With landlords seeking to maximise the return on their investment and business tenants keen to keep their property costs under control, there is a natural tension between both parties. In most cases a good relationship is established, but things can go awry and there can be plenty of room for a difference of opinion on each party’s rights and obligations.
‘There are problems which we see crop up time and time again between business tenants and their landlords’ says David Hacker, a commercial property solicitor with Thackray Williams, who provides a whistle-stop tour of the most common problem areas where disputes can arise and how a solicitor can help.
Late payment of rent
If a tenant is a limited company and owes rent of £750 or more, then serving a statutory demand for the overdue rent may be the quickest and cheapest solution to put the pressure on the tenant to pay up. Your solicitor can help you draft this. A limited company cannot apply to set a statutory demand aside. If payment is not made within 21 days after service, you could proceed to issue a winding up petition.
Most commercial leases also contain a forfeiture clause allowing a commercial landlord to re-enter commercial premises (subject to certain restrictions) and take physical possession of the premises thus bringing the tenancy to and end. This is the most draconian form of a landlord enforcing its rights but even the threat of it can be effective.
Damage to property
Where a tenant has damaged the property, landlords will need to check the lease to establish what their options are. If the damage is serious, the lease may allow the landlord to terminate the tenancy. If the damage is less serious, then a landlord may have to serve a notice on the tenant requiring them, under any repairing covenant in the lease, to do the necessary repairs.
Causing a nuisance
Some business tenants cause a nuisance in other ways, such as generating complaints about excessive noise, car parking, cooking smells or the creation of fire hazards. Again, the terms of the lease will need checking with advice from your solicitor to establish the options. Where these things mean that you cannot simply bring the lease to an end, then your solicitor can write to your tenant setting out the issue that is causing a nuisance and seeking a written undertaking for it to stop. If this letter does not do the trick, then your solicitor can advise you on court action to compel the tenant to comply.
In addition to rent, tenants will often have to pay charges to a landlord or his agent relating to services that are provided to the office block as a whole for cleaning, insurance, repairs or maintenance.

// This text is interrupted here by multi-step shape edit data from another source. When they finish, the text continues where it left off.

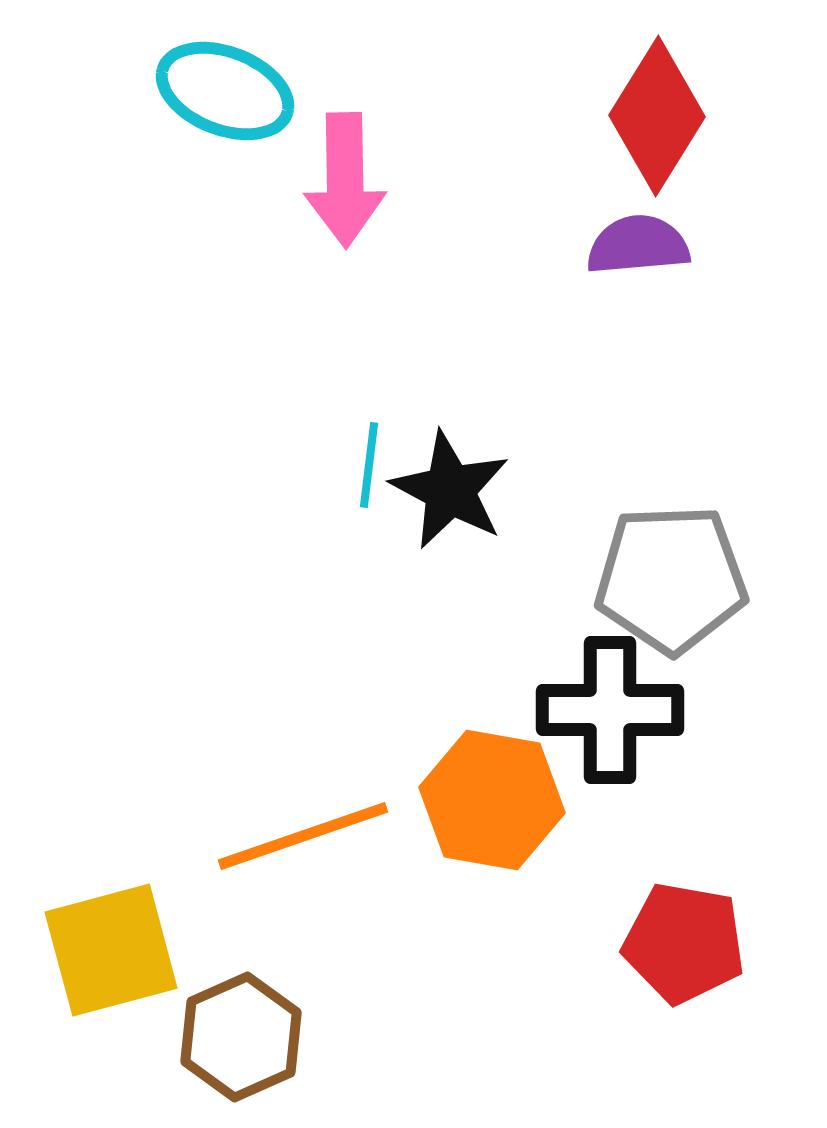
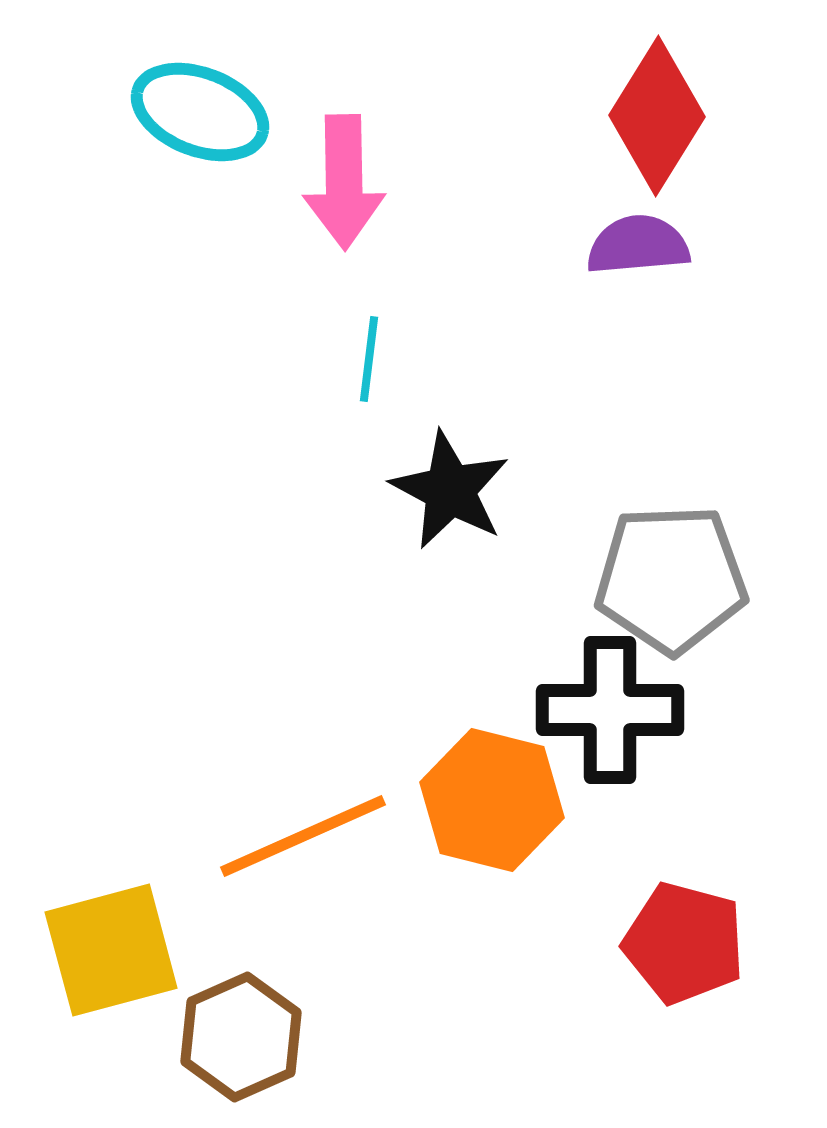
cyan ellipse: moved 25 px left, 21 px down
pink arrow: moved 1 px left, 2 px down
cyan line: moved 106 px up
orange hexagon: rotated 4 degrees clockwise
orange line: rotated 5 degrees counterclockwise
red pentagon: rotated 5 degrees clockwise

Although most business leases will contain a covenant from the tenant to pay these service charges, the amount of these charges and increases are a frequent source of dispute.

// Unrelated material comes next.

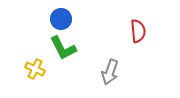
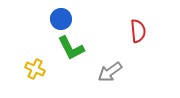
green L-shape: moved 8 px right
gray arrow: rotated 35 degrees clockwise
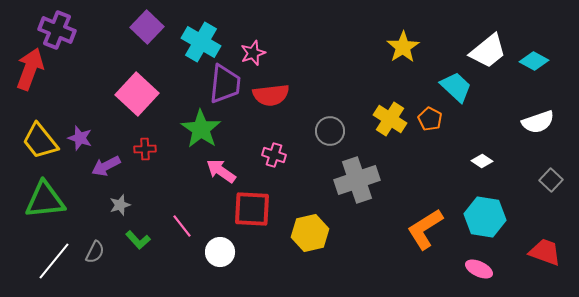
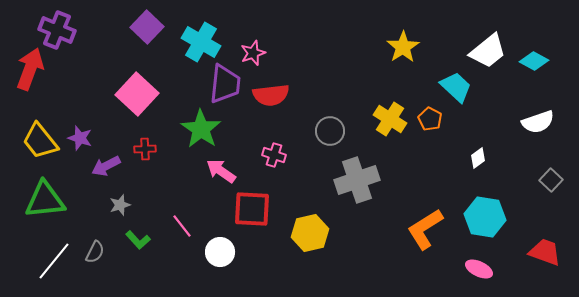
white diamond: moved 4 px left, 3 px up; rotated 70 degrees counterclockwise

Service charges are not intended to fund improvements to the landlord's property. Where a tenant believes this to be the case, then it could withhold some or all of the payments, although they risk having the lease being forfeited.

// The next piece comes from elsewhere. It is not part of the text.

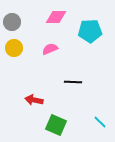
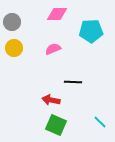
pink diamond: moved 1 px right, 3 px up
cyan pentagon: moved 1 px right
pink semicircle: moved 3 px right
red arrow: moved 17 px right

Although some landlords do maintenance work themselves, usually this is contracted out to managing agents. Tenants sometimes complain that for the service charges they pay, the office block is still not maintained to an adequate level or that the managing agents are slow to respond to requests from tenants.
With the threats posed by fire, flooding and potential attacks by terrorists, the cost of insuring business premises continues to rise. Usually a lease will require a landlord to insure the premises and to recoup those premiums from a tenant under a service charge.
Business landlords are not obliged to shop around and secure the cheapest cover and a tenant may challenge the insurance where they believe that the landlord has over-insured the premises. This will need an expert and impartial comparison of both the lease and the insurance policy terms.
Notices to tenants
When a landlord wishes to service a notice on a tenant, disputes can arise over whether the correct procedure has been followed.
Nearly all business leases will say something about the service of notices, but the exact wording will vary, and the age of the lease will be reflected in the methods of service which are acceptable – in person, Royal Mail, fax or email.
The service of notice will not be valid unless the intended recipient actually receives the notice.
Of course, some tenants may choose to deal with a notice by simply ignoring it, but they do so at their own peril.